Initiate vibe coding by setting clear initial conditions, monitor progress to keep the AI on rails, and iterate through targeted inputs for fine-tuning architecture and UI.

ONE-SENTENCE TAKEAWAY

GPT-5.2 Codex empowers rapid, autonomous software creation by leveraging vision-driven prompts to devour complexity for superior user experiences.

RECOMMENDATIONS

Prioritize user experience in product design to create irreducible interfaces that minimize cognitive load and maximize value delivery.
Invest in detailed system prompts as cognitive maps to sustain AI focus across complex, long-running development cycles.
Focus on eating complexity per unit time, using AI's horsepower to outpace competitors in backend sophistication.
Build time-based moats through branding and psychological investments, emulating Amazon's long-term reinvestment strategy.
Harness long-context AI for ideation by maintaining extended dialogues that recombine forgotten insights into innovative solutions.

MEMO

In the accelerating world of artificial intelligence, software engineer Neil McDevitt hails GPT-5.2 Codex as a transformative force, dubbing it his personal "AGI moment." This OpenAI model, he argues, isn't just an assistant—it's a superior coding agent that dismantles complex systems with surgical precision, far outstripping predecessors like Claude 3.5 Opus. McDevitt's enthusiasm stems from its benchmark-breaking performance: on the ARC AGI 2 evaluation, designed by luminaries like François Chollet to thwart large language models, GPT-5.2 scored 15 percent above human baselines. Such feats underscore a quiet revolution, where AI begins to mimic—and exceed—human reasoning in realms once deemed impenetrable.

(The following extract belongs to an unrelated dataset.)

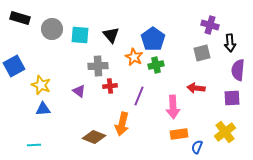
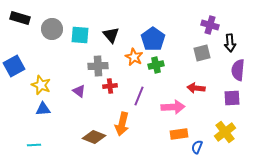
pink arrow: rotated 90 degrees counterclockwise
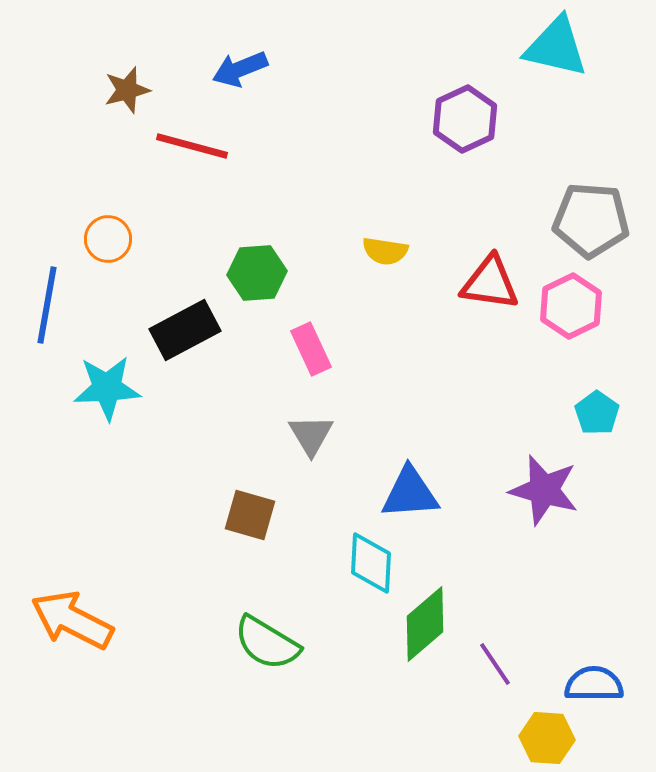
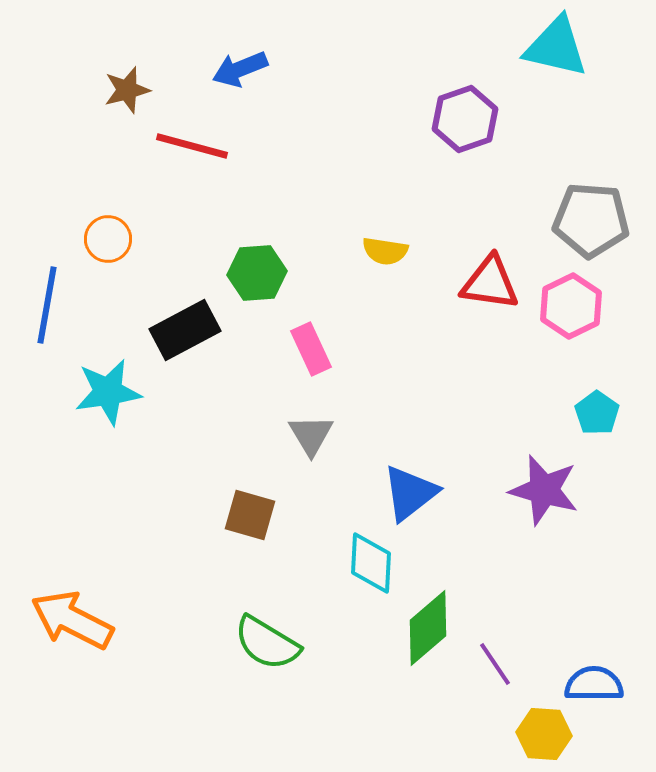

McDevitt's workflow, which he terms "vibe coding," demystifies this power. Developers set initial conditions through meticulously crafted system prompts—vast yet efficient "maps" that orient the AI without squandering context windows. He configures Codex for full agent access and background terminals, enabling autonomous operation with minimal nudges. Testing it alongside rivals on dual projects, McDevitt finds Codex's raw horsepower ideal for devouring backend complexity, while tools like Claude shine in intuitive design. This hybrid approach allows him to prototype a long-germinating product idea into a functional demo in under 48 hours, even amid gym breaks and daily life.

At its core, McDevitt's philosophy inverts traditional development: begin not with code, but with user vision. Identify a market pain point, envision seamless experiences, then select technologies to bridge the gap. The goal? Maximize the chasm between scant user inputs and outsized rewards, as exemplified by ChatGPT's singular textbox. AI erodes cost barriers and gobbles complexity, he notes, but time remains the ultimate moat—through relentless efficiency and intangibles like branding. Amazon's saga illustrates this: years of losses funneled into logistics empires, yielding a "heavy" behemoth that weighs more in the long market term, per Jeff Bezos's wisdom.

Yet McDevitt warns against overcomplication. Once scaffolding is set, development becomes iteration: guide the AI like a seasoned conductor, infusing personal taste into interfaces while it builds the rest. GPT-5.2's peerless long-context coherence—recalling months-old details for fresh insights—fuels this autonomy, turning builders into overseers. For novices, mastery demands just 48 hours of deliberate practice, assuming familiarity with tools like ChatGPT. In an era where idea-to-execution timelines collapse, McDevitt's method promises empowerment, but only for those who grasp AI not as a crutch, but as an amplifier of human ingenuity.

As AI evolves, McDevitt envisions a future where software's essence shifts from lines of code to psychological resonance—products that don't just function, but flourish lives. His Codex-driven prototypes, from 3D modelers to niche solvers, embody this: minimal user sacrifice for maximal impact. While skeptics decry AI's coding flaws, McDevitt counters that true expertise lies in orchestration, not authorship. In vibe coding's rhythm, the human role endures—not as laborer, but as visionary, steering machines toward heavier, more humane horizons.